Reporter Asks State Dept. Spokesman If He Can Say 'Categorically' Hillary Clinton 'Followed the Rules and the Law' — Here's the Answer He Got

"Can you say from that podium, categorically, that Secretary Clinton followed the rules and the law?"

Ahead of 7,000 pages of new Hillary Clinton emails set for release Monday night, a State Department spokesman refused to answer whether the former secretary of state followed the law in her email use.

“Can you say from that podium, categorically, that Secretary Clinton followed the rules and the law?” Fox News reporter Ed Henry asked State Department spokesman Mark Toner during press briefing.

Toner declined to answer, but gave an explanation.

“I’m just not going to answer that question,” Toner said.

Democratic Presidential candidate Hillary Clinton speaks at the Democratic National Committee summer meeting on August 28, 2015 in Minneapolis, Minnesota. Most of the Democratic Presidential candidates including Clinton, Bernie Sanders , Martin O'Malley and Lincoln Chafee are attending at the event. (Photo by Adam Bettcher/Getty Images)

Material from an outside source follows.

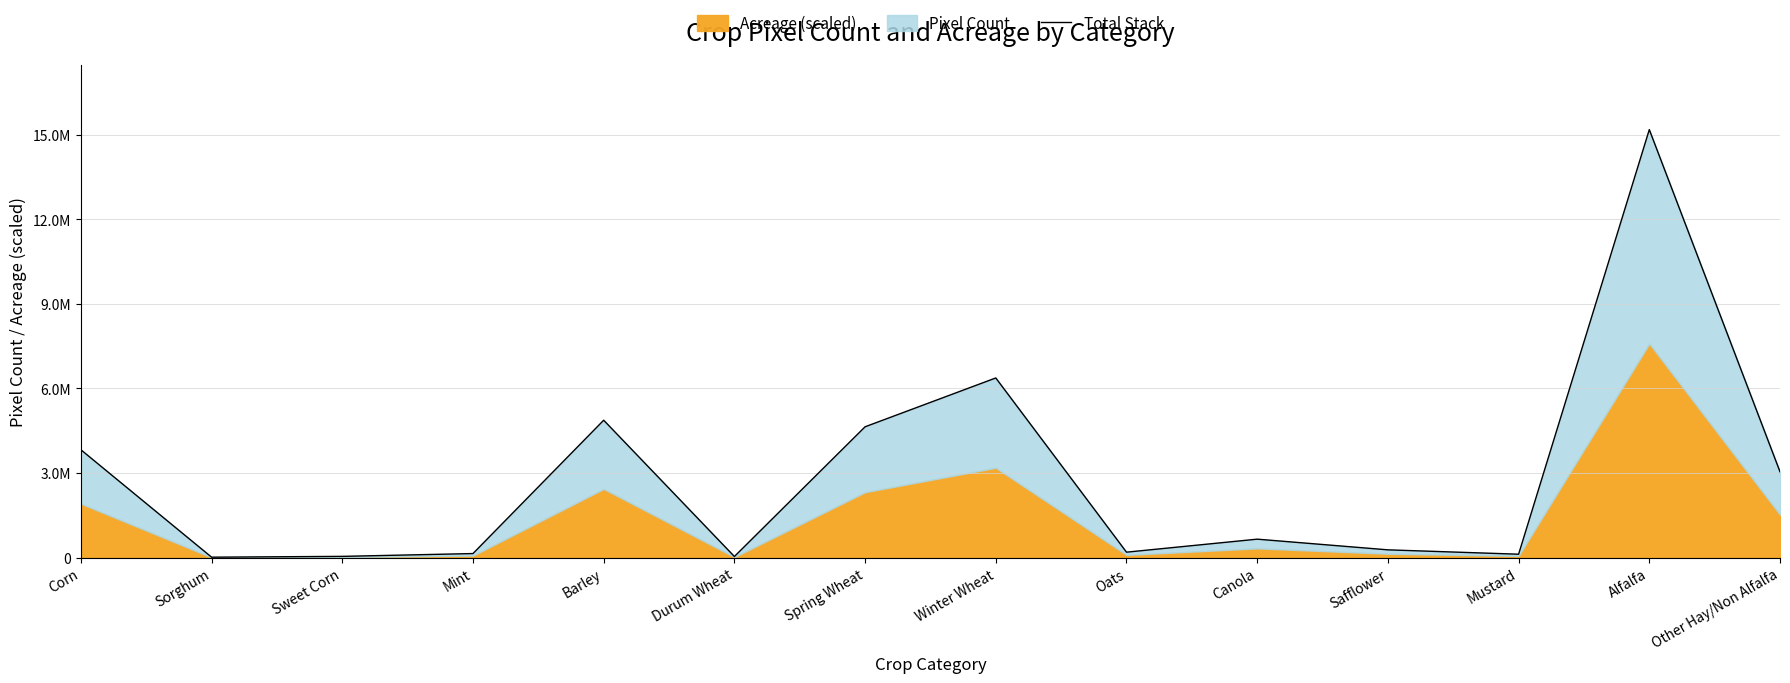

True or false: there are more than 1 points higher than both neighbors.

True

“It’s not our goal. It’s not our function in releasing these emails,” Toner continued. “Our goal and our sole purpose, when we release these emails is to decide, first to publish them according to the FOIA request we received, but in doing that looking at them and deciding if any of that material needs to be redacted and subsequently classified.”

Henry followed, “Can’t the State Department state categorically that the secretary of state followed the rules?”

Toner said, “All I can say is that there are other reviews under way and that’s really for the inspector general and other entities who are out there looking for some of these broader questions.”

The emails are set for release at 9 p.m. Monday in response to Freedom of Information Act requests.

The FBI is investigating whether Clinton’s private email server contained classified information.

Toner said “somewhere around 150” emails that will be release Monday were “upgraded” to classified status, meaning they were considered classified after they were on Clinton’s server.

During the briefing, Toner explained that classified material is “not an exact science.”

“It’s not black and white. It’s not always clear,” Toner said. “There are strong feelings and different beliefs about when something is classified, whether it’s born classified, whether it should be classified later.”